Twitter Research – Summary

Twitter Research Summary

This was month-long project that allowed me to build and deploy a Python/Django/PostgreSQL web application. The application is using out-of-the-box Django Templates and JQuery only for the UI.  It is deployed to one Digital Ocean droplet using Nginx, Lets Encrypt, Gunicorn. It is also using a managed PostgreSQL database that resides in a Digital Ocean managed database server.

The app allows users to enter a Twitter search term and date range.  It authenticates to Twitter using keys I acquired from Twitter a couple years ago.  If the user has requested counts, the counts endpoint is used to return counts for each day in the request period.  If the user requested data, it makes a request to either the 30-day or full-archive endpoints depending on the date range entered.  

What? I can’t register?

No registration method has been provided. Twitter data has limits and I don’t want people eating up the limit without my knowledge. If someone wants to use it, they need to contact me and I’ll set up a login for them.

All requests return a .csv file.

What went well

I discovered Digital Ocean.  I think this is a really good alternative to AWS for a small personal project like this.  I’m able to host a Postgresql database for $15/mo.  All of the pieces of the web site are on one server.  I found a good tutorial that runs through all the steps to Dockerize the app and deploy it (they used AWS) with Nginx and LetsEncrypt. Even though I’ve never really built tests for a Django project before,  I used this project as an opportunity to learn how that all works.  I love that the tests are there and that I now know how to set them up and that Django is so testable.

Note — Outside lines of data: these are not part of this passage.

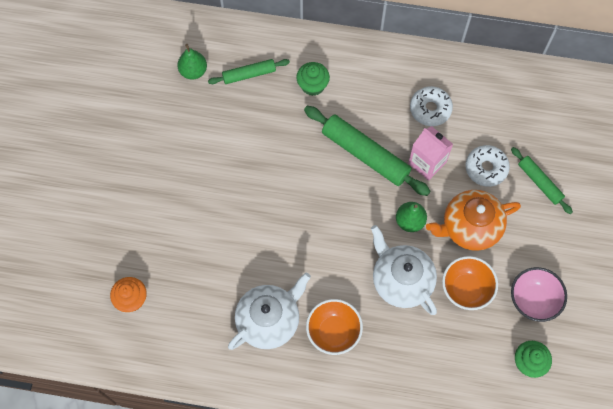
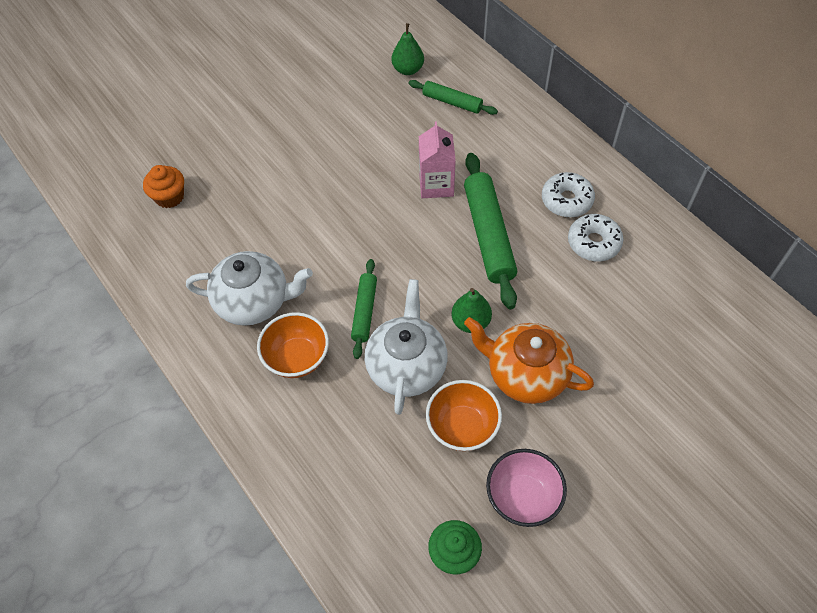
camera: 45 degrees right, 10 degrees down
green cupcake [296,62,330,96] -> none
pink carton [408,126,453,181] -> pink carton moved to [419,121,456,198]
white donut [466,145,510,187] -> white donut moved to [542,172,595,217]
green rolling pin [511,147,573,214] -> green rolling pin moved to [351,259,377,359]

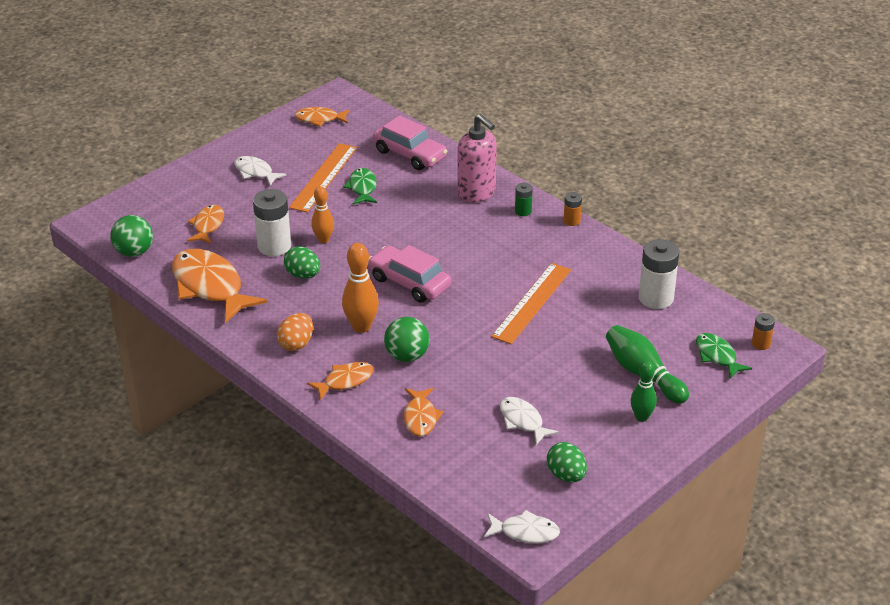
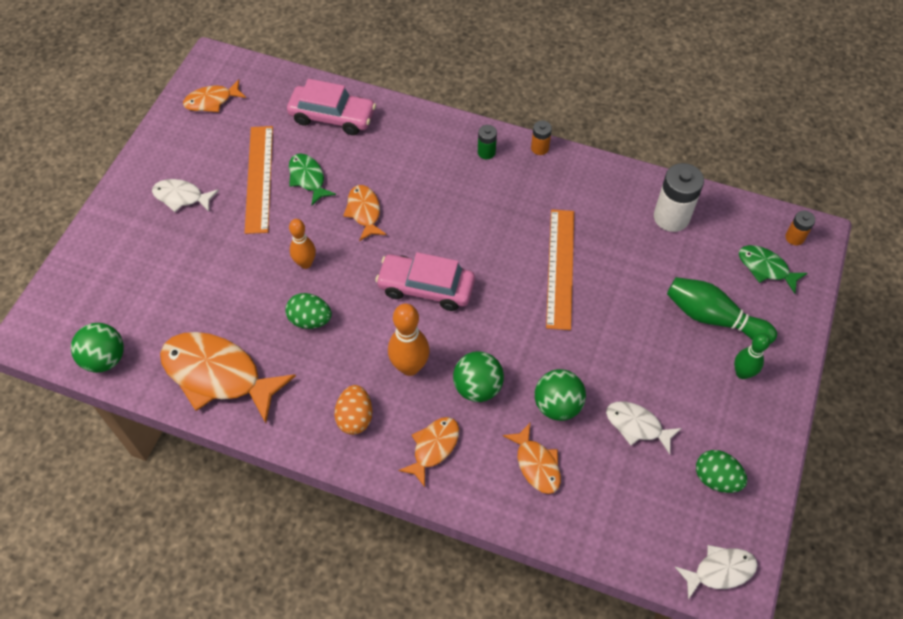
camera: 25 degrees left, 20 degrees up
orange fish [187,205,224,244] -> orange fish moved to [343,185,387,241]
white battery [253,189,291,256] -> none
pink soap dispenser [458,114,497,203] -> none
none -> green ball [535,369,586,421]

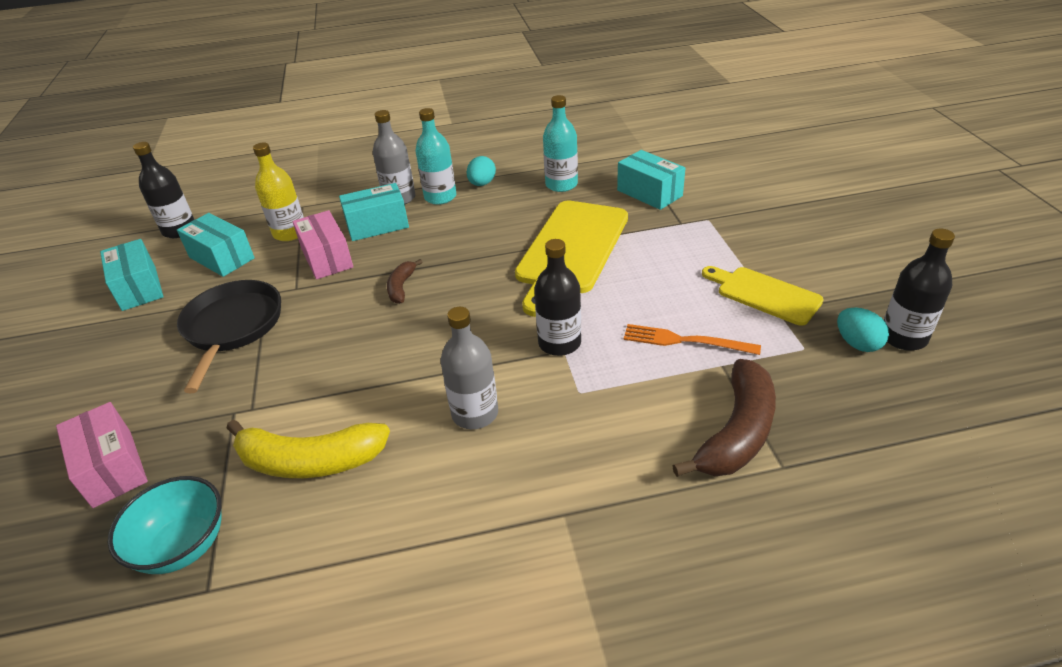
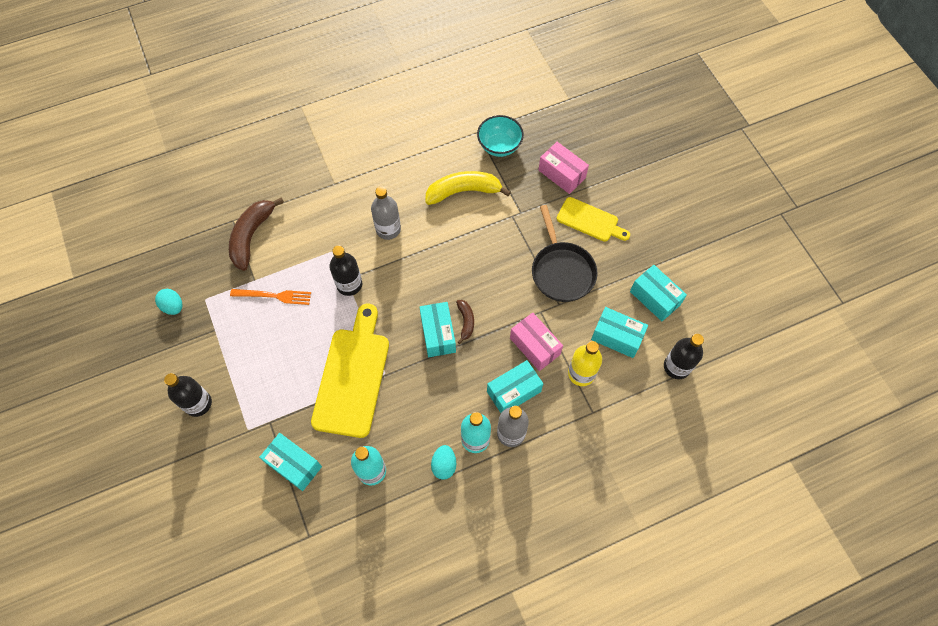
camera: 165 degrees right, 25 degrees up
yellow cutting board [702,266,824,326] -> yellow cutting board moved to [557,197,630,242]
black bottle [884,228,955,350] -> black bottle moved to [164,373,212,417]
none -> turquoise box [419,302,456,357]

With Digital Ocean, you know the upper limits of your costs!

I very much enjoyed the test-driven.io tutorials.  They were exactly what I needed.  Digital Ocean also has some good information in their tutorials that helped me.  In addition, Digital Ocean’s tutorials often come with the ability to ask questions and give feed back.  Even though the test-driven.io tutorials didn’t really provide information about what people who used them had trouble with, they were very beneficial to me.

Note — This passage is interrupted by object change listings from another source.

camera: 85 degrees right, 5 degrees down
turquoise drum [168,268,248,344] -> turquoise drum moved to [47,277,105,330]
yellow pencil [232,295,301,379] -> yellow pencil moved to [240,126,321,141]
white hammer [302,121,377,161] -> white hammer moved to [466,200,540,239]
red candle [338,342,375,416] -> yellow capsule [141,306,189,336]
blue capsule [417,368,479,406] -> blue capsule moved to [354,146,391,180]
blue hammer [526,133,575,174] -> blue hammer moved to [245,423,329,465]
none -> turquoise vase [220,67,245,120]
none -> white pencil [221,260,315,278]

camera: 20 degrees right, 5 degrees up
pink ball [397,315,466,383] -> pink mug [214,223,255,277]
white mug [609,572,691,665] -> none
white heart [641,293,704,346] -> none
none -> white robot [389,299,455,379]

Due to factors that didn’t go so well (see below), I ended up getting what I think is a pretty good domain name for the site—tweetsforresearch.com.

What went less than well

Omg on the AWS and Docker training.  I took both of those way too far.  Not saying that the courses I chose were not good.  There are better ways to learn, though (did I already say I loved the test-driven.io tutorials)?

I stopped working on this tutorial before its end. Not sure what I was thinking (I think I may have taken a two-day grand-kid break), but that cost me some time.

Even though the tutorial talked about limits on LetsEncrypt, I made the mistake of changing from the Staging environment to production too soon, so https didn’t work on my original domain of choice—susanenneking.dev.  I was forced to look for another domain because of this.

Still Missing

The end product is missing an up-to-date Javascript library.  It’s also missing the final Terraform version of the set-up.  I’ll work on those next.  

Because I am now, officially, looking for employment, I’m going to start with adding React.  I’ll do the Terraform set-up after that.

Then, of course, there’s the whole organize the data to help the researcher part.  Melody has given her master’s thesis text and a book about qualitative analysis to help me understand what she did to sort out the useful/non-useful data.  That will be the next big enhancement.

That was fun!  I’m going to do this type of thing more often–actually, continuously!